Plain English Guide to the YOLO Training Config

This guide explains every setting in the YOLO training configuration file (yolo.yaml) in simple terms. It's intended for non-technical users who need to modify values for their training runs. The explanations are based on the actual Pydantic schemas and validation rules used by the codebase.

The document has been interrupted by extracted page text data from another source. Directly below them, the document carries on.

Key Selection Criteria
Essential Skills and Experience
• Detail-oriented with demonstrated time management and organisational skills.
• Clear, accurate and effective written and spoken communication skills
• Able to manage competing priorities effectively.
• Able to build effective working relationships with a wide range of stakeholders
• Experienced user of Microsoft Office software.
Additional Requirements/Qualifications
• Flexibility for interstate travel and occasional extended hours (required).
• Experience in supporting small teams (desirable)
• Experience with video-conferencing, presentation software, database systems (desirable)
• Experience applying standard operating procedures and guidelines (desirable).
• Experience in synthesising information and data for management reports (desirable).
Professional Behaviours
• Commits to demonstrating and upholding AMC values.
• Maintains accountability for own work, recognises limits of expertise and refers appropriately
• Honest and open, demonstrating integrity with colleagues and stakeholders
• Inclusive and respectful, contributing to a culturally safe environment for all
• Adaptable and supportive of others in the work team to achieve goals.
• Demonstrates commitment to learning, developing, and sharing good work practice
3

1. Dataset — What Data Your Model Learns From

Setting	What It Does	How to Change It
data_cfg	Path to the file that describes your dataset (where images live, train/validation splits).	Change this to point to your own data config file, e.g. `D:\path\to\your\data.yaml`.
root_data_directory	Optional override: a base folder for all your images.	Leave as `null` to use paths from the data config, or set something like `D:\images` if your paths are relative to that folder.
force_merge	When using curriculum learning, whether to merge train and validation sets together before each stage.	`true` = merge them; `false` = keep them separate.
keep_classes	Use ONLY these classes — everything else becomes "background" and is ignored.	Provide a list like `["leopard", "buffalo"]`. Important: You must use either `keep_classes` OR `discard_classes`, never both.
discard_classes	Remove these classes — they become "background"; all other classes are kept.	Provide a list like `["rocks", "vegetation", "other"]`. Use either `keep_classes` or `discard_classes`, never both.

2. Curriculum — Staged Training (Learn in Steps)

Curriculum learning means the model trains in multiple stages instead of all at once.

Setting	What It Does	How to Change It
enable	Turn curriculum learning on or off.	`true` = use staged training; `false` = train normally in one go.
ratios	Difficulty or sampling ratios for each stage (e.g. "easy" vs "hard" images).	Usually keep as `[0., 1., 2.5, 5.]` unless you know what you're changing.
epochs	How many epochs (full passes through the data) for each stage.	Example: `[10, 10, 5, 5]` means 10 epochs for stages 1–2, 5 epochs for stages 3–4. Add or remove numbers to add/remove stages.
freeze	How many model layers to freeze (leave unchanged) during each stage.	Higher = less training, faster but simpler.
lr0s	Learning rate for each stage.	Smaller values (e.g. `0.00005`) = slower, more stable. Larger (e.g. `0.0001`) = faster but riskier.
save_dir	Where to save checkpoints after each curriculum stage.	Set a path like `D:\checkpoints\curriculum`, or `null` for default.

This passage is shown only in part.